‘Mathematics seems too often to be about learning rules’

The ‘Mozart of math’ Terry Tao will deliver this year’s Royal Irish Academy Hamilton Lecture

Terry Tao is probably the world's best problem solver in mathematics – the skill that is the essence of this essential creative science.

So it's more than apposite he will be will deliver this year's Royal Irish Academy Hamilton Lecture – in memory of probably Ireland's greatest mathematician William Rowan Hamilton.

This year the professor of mathematics at the University of California, Los Angeles (UCLA), with three others was awarded the Princess of Asturias Award for Technical and Scientific Research for "immeasurable, ground-breaking contributions to modern theories and techniques of mathematical data and signal processing".

In case this is considered obscure mathematics, the citation is helpful: “These constitute the foundations and backbone of the digital age (by enabling the compression of graphic files with little loss of resolution), of medical imaging and diagnosis (by enabling accurate images to be reconstructed from a small number of data) and of engineering and scientific research (by eliminating interference and background noise).”


These techniques are key to deconvolution – the improvement of resolution of images or other data by a mathematical algorithm designed to separate the information from “artefacts” which result from the method of collecting it.

This occurs with the processing of Hubble Space Telescope images taken deep in our galaxy, and in detection by LIGO Observatory in the US of gravitational waves resulting from the collision of two black holes.

The outstanding contributions of this quartet are based on two different yet complementary tools: wavelets and compressed sensing or matrix completion – the latter being Tao’s area of research.

“A second revolution in data and signal processing techniques came in the first decade of the 21st century with the development of the theories of compressed sensing... and matrix completion,” the citation adds. That is the consequence of collaboration between Tao and French mathematician Emmanuel Candès, one of the award winners.
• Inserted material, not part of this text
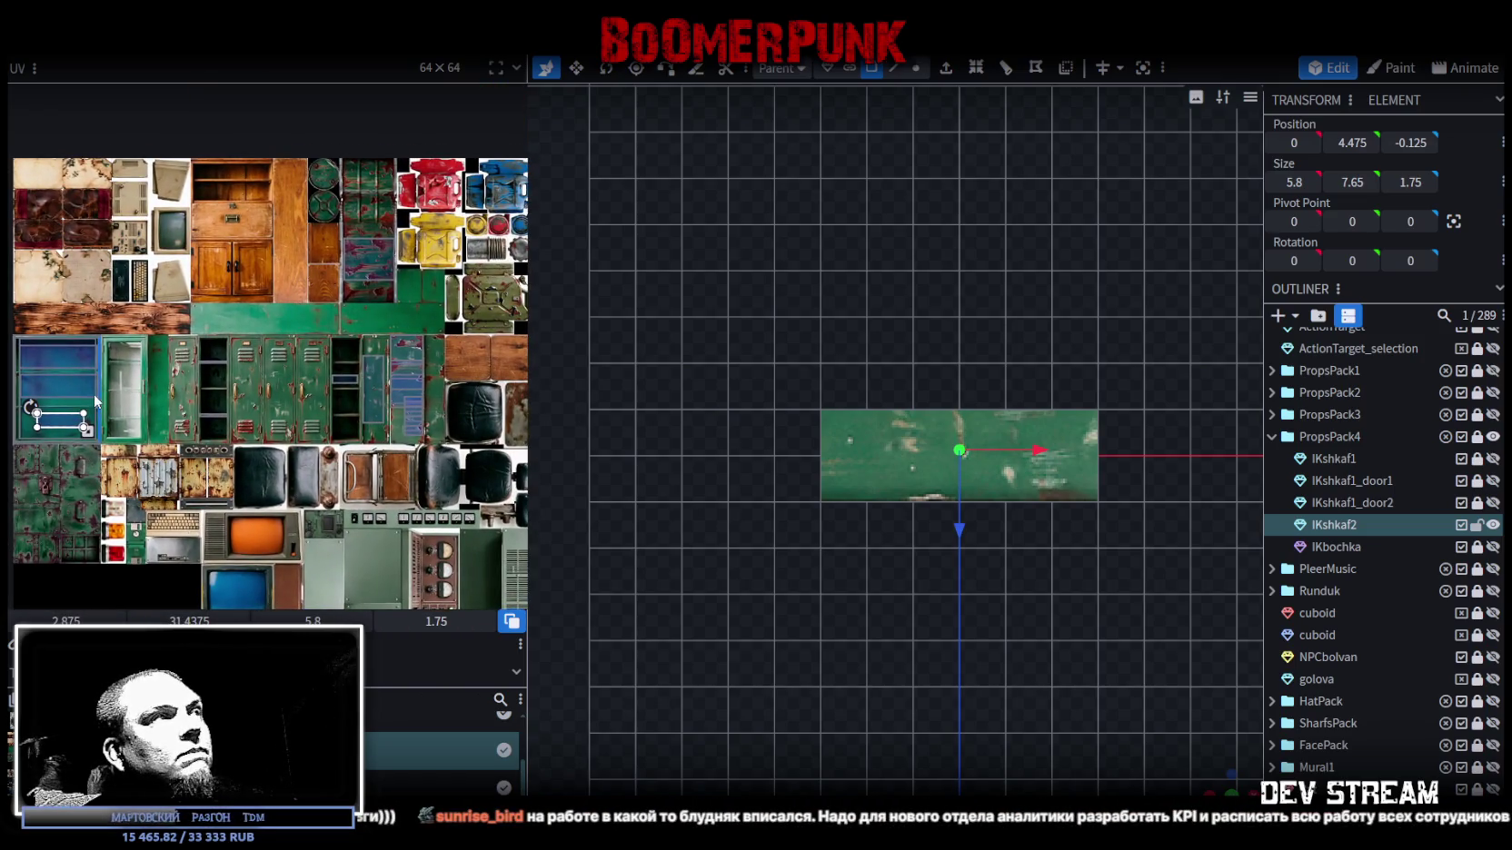
pyautogui.moveTo(60, 422); pyautogui.dragTo(368, 316)
pyautogui.scroll(2, 365, 309)
pyautogui.scroll(2, 365, 309)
Their work enables efficient reconstruction of scattered data based on few measurements, Tao explains. It enables the number of required samples to be reduced, which in medical imaging means being able to examine the patient faster. The benefits are obvious, especially with children, when “they cannot sit still for three minutes”.

By age 17, Tao had finished a master's thesis, he earned his doctorate at 21 and was a tenured professor in UCLA at 24

The scanners currently used in magnetic resonance imaging (MRI) techniques use this mathematical tool – an algorithm – making it possible to shorten the patient’s scanning or exposure time and reconstruct the image without loss of quality.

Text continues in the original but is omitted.